_What needs to be done_: Starting at the line that contains "tice Says Dan" and stopping at the line that contains "community-, organizational-level factors", restate each line of the records below exactly. Omit the pictures.

_Materials provided_:
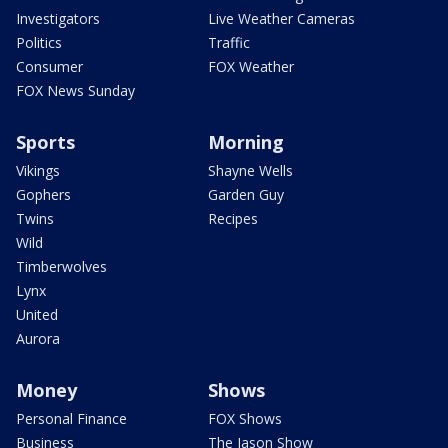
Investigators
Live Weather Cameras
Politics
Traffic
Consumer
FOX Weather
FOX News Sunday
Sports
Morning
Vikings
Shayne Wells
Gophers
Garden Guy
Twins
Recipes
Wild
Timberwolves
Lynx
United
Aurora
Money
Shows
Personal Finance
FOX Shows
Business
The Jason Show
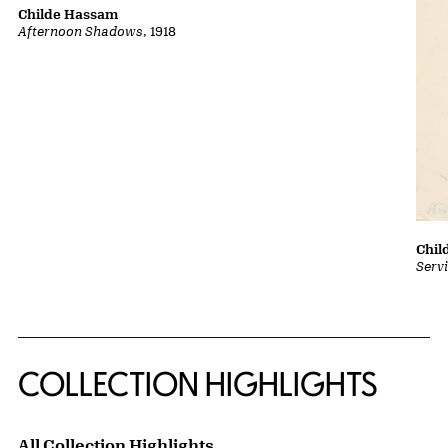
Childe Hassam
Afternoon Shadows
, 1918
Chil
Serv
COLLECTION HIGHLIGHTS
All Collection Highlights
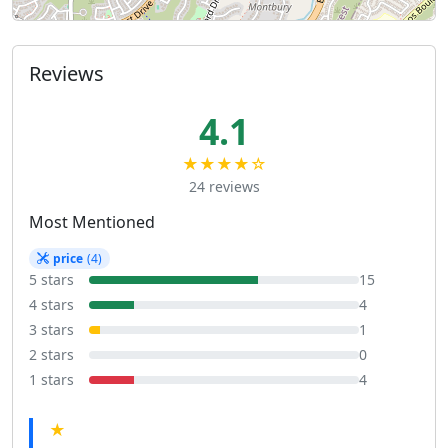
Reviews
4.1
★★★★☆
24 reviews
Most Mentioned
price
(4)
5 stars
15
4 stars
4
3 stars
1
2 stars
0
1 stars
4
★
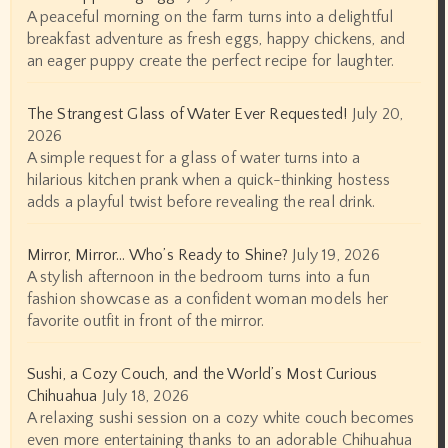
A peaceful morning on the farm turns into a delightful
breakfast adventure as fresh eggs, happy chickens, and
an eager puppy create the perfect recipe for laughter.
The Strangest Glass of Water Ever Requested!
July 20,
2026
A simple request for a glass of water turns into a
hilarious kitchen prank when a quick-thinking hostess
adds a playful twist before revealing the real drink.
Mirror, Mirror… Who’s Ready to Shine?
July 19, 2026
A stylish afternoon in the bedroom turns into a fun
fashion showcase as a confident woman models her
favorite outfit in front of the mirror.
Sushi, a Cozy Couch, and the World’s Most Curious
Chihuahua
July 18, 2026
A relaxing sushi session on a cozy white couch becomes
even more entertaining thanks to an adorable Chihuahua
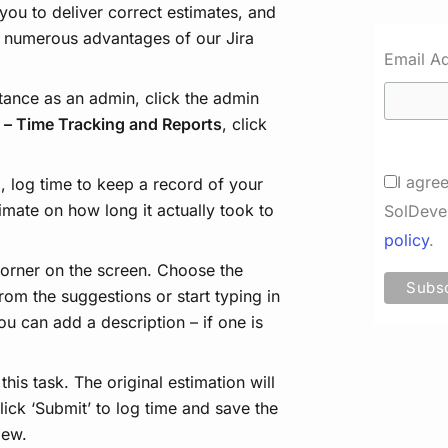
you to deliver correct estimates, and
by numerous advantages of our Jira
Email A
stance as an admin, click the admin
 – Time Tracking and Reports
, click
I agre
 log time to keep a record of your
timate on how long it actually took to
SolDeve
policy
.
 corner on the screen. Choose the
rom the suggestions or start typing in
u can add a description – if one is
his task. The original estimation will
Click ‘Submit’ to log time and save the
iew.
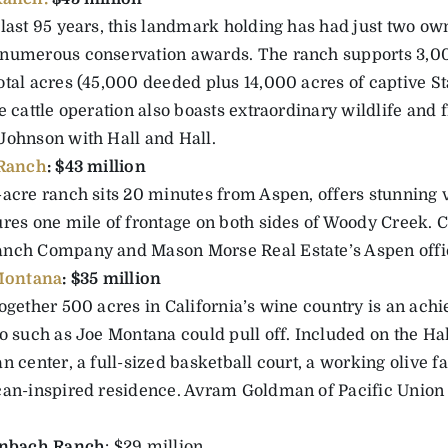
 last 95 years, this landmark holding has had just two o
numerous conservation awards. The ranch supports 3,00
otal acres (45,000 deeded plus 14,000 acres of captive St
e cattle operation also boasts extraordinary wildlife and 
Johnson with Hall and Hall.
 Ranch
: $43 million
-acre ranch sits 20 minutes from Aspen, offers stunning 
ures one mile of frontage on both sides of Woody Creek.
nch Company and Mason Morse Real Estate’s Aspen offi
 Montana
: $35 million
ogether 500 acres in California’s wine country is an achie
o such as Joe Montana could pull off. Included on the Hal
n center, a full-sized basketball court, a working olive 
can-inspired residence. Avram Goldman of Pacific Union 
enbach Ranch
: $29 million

...

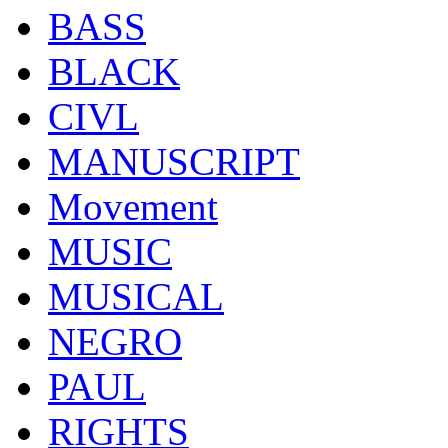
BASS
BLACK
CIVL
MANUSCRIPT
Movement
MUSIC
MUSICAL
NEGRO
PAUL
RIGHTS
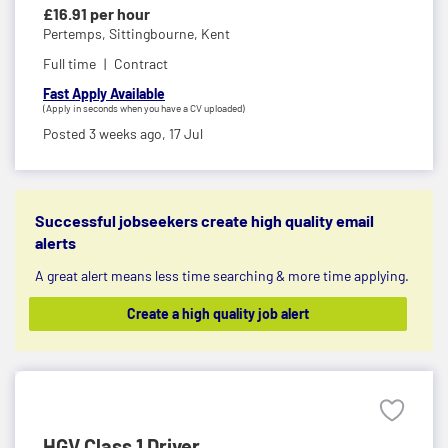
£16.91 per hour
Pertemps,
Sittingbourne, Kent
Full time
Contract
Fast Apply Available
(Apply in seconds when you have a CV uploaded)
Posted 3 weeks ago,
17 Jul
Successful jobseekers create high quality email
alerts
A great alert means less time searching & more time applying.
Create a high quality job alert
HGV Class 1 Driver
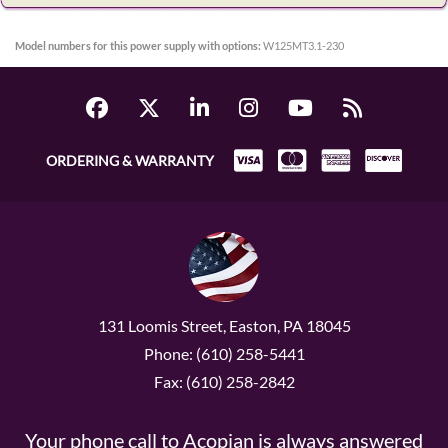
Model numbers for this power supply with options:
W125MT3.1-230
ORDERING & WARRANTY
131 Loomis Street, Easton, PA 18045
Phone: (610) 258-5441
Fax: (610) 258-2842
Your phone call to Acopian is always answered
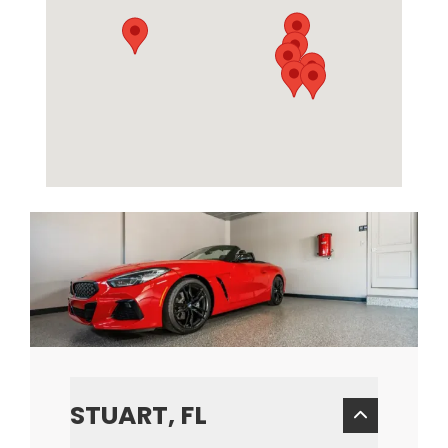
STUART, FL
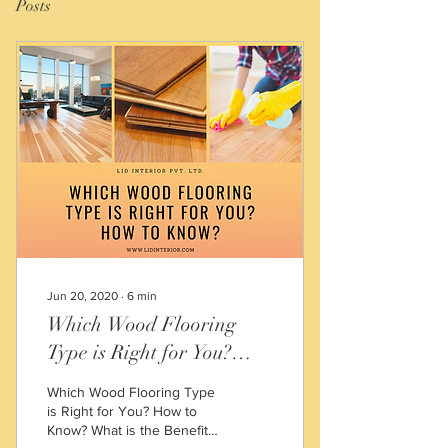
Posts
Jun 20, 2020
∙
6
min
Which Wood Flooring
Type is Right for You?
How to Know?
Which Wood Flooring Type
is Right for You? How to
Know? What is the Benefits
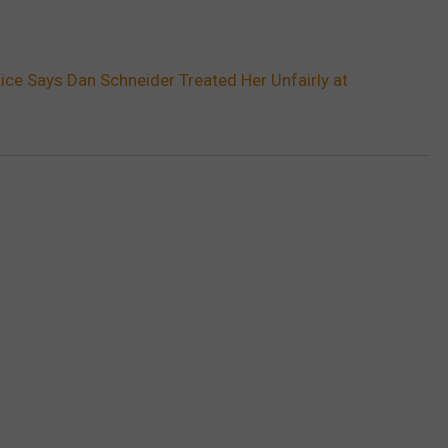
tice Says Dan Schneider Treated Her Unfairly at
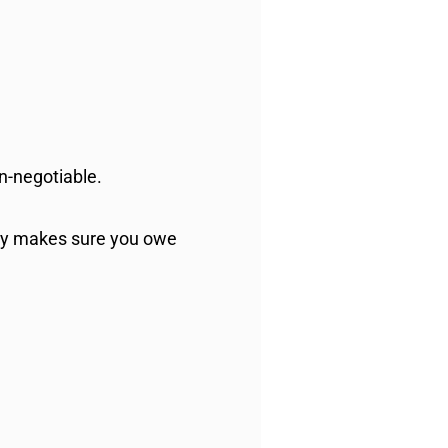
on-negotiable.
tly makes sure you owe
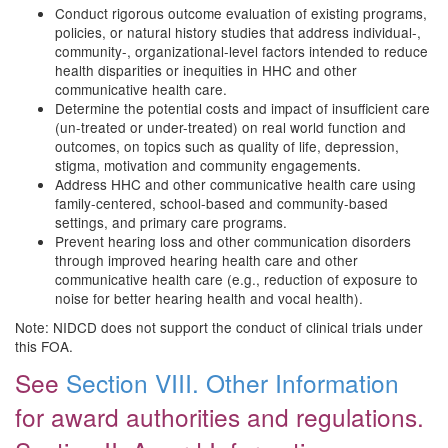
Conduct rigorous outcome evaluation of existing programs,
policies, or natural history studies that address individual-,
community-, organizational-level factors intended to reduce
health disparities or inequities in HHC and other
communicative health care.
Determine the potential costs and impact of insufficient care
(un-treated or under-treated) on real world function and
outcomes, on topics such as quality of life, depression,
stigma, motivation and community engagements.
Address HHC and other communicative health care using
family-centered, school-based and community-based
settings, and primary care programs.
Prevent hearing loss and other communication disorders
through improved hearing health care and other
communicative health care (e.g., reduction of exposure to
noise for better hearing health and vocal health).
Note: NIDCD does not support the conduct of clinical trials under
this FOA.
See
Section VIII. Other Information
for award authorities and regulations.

_Completed exercise_:
tice Says Dan Schneider Treated Her Unfairly at
on-negotiable.
tly makes sure you owe
Conduct rigorous outcome evaluation of existing programs,
policies, or natural history studies that address individual-,
community-, organizational-level factors intended to reduce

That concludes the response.